SOURCE DATA:
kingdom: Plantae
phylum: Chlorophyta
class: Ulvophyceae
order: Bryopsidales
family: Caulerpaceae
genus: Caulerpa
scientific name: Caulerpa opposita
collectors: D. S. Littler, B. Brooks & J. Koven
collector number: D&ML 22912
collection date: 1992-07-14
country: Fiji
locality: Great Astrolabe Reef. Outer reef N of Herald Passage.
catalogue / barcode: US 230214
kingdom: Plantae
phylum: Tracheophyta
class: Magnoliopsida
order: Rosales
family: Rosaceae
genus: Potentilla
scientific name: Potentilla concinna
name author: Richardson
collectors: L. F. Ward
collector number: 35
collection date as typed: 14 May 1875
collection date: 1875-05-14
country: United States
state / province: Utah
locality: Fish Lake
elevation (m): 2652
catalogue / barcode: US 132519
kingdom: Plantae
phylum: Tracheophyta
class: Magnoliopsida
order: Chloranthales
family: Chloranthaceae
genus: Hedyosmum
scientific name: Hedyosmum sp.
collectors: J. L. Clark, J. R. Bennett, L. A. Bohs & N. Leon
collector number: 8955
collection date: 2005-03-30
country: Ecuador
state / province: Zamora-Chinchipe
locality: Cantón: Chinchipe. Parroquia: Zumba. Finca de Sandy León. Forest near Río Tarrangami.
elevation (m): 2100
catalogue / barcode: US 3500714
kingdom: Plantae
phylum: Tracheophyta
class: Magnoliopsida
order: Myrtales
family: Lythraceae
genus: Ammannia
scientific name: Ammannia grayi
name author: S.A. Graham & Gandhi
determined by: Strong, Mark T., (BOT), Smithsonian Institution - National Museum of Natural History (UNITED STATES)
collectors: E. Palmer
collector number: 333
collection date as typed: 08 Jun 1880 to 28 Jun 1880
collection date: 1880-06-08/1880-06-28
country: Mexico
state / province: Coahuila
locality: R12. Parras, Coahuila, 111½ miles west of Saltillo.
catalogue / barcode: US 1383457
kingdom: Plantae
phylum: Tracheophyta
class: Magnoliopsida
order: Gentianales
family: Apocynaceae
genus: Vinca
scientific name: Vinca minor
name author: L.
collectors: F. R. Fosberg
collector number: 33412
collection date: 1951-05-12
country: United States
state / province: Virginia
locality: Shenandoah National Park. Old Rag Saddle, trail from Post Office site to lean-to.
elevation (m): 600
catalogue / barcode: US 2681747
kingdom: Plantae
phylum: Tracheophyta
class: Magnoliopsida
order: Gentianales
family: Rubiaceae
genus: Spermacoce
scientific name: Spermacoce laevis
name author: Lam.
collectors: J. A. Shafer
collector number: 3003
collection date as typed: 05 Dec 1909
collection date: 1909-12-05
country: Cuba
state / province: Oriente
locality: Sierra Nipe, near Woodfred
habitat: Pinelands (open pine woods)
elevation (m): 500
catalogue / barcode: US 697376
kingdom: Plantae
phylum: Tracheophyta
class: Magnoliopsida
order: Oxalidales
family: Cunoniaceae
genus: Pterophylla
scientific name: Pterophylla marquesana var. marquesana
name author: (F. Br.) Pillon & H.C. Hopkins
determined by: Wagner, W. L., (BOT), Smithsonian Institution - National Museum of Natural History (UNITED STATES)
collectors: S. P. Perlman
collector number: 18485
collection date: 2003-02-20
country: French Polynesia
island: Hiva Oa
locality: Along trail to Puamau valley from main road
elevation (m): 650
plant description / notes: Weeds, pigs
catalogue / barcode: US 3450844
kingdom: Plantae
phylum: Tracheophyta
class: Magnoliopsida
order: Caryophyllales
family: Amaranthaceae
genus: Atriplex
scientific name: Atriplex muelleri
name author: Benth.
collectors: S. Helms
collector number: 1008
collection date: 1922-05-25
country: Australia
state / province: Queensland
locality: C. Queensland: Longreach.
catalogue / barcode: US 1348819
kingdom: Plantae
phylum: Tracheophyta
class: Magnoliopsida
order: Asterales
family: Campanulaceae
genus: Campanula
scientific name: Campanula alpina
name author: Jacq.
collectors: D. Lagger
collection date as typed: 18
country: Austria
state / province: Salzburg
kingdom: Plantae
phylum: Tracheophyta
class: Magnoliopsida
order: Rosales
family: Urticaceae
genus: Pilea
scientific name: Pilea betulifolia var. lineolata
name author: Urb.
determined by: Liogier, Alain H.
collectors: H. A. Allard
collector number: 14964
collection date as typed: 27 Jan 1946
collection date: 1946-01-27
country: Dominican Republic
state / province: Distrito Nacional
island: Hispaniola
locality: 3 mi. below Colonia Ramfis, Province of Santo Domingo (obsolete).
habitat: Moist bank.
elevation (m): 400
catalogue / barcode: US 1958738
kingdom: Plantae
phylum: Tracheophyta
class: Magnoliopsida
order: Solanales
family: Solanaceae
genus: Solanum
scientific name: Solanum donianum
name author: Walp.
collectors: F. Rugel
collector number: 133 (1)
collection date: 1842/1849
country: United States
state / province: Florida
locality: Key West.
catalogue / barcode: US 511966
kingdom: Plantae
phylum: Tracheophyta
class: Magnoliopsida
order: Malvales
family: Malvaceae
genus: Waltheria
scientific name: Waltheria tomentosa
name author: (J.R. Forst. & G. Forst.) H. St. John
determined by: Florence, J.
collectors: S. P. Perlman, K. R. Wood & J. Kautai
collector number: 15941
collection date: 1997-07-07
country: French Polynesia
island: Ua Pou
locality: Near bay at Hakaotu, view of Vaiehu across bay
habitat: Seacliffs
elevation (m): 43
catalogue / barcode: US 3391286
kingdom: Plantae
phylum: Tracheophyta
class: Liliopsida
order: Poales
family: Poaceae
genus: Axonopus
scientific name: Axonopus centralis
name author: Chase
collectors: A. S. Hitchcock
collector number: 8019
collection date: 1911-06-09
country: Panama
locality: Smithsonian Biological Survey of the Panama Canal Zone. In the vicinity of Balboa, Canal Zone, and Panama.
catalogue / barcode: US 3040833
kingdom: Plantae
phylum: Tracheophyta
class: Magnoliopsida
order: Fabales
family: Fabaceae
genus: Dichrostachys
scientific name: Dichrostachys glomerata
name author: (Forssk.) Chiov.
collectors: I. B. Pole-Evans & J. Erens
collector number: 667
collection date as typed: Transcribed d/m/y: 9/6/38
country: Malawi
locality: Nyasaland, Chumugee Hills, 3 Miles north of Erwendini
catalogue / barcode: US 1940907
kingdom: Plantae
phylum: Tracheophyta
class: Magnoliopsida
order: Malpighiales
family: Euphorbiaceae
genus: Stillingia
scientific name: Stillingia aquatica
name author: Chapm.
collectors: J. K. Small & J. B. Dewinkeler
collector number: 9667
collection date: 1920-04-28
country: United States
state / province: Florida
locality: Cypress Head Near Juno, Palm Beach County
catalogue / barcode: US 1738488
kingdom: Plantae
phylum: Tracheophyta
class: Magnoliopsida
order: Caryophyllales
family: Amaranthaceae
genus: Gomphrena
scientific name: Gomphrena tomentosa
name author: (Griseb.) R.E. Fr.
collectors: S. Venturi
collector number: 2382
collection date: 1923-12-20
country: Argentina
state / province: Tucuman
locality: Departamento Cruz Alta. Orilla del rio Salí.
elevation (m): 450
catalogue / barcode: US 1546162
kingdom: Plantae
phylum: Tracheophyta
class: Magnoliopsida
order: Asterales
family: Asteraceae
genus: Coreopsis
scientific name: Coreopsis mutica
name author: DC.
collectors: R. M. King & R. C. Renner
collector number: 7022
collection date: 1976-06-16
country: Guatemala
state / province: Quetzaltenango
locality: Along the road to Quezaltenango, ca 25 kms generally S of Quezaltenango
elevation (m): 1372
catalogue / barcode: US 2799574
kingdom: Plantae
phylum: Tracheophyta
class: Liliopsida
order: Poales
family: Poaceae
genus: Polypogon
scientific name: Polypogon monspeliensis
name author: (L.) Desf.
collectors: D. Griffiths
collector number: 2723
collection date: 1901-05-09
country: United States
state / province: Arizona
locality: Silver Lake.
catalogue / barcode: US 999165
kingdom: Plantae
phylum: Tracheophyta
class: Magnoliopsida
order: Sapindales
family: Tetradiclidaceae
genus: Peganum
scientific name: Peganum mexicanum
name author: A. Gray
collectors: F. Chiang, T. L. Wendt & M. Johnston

WHAT IS EXPECTED:
Can you copy out, unchanged, the lines above that begin with the one containing "name author: Benth." and continue through the one containing "name author: Urb.", including both of those?

RESULT OF THIS EXERCISE:
name author: Benth.
collectors: S. Helms
collector number: 1008
collection date: 1922-05-25
country: Australia
state / province: Queensland
locality: C. Queensland: Longreach.
catalogue / barcode: US 1348819
kingdom: Plantae
phylum: Tracheophyta
class: Magnoliopsida
order: Asterales
family: Campanulaceae
genus: Campanula
scientific name: Campanula alpina
name author: Jacq.
collectors: D. Lagger
collection date as typed: 18
country: Austria
state / province: Salzburg
kingdom: Plantae
phylum: Tracheophyta
class: Magnoliopsida
order: Rosales
family: Urticaceae
genus: Pilea
scientific name: Pilea betulifolia var. lineolata
name author: Urb.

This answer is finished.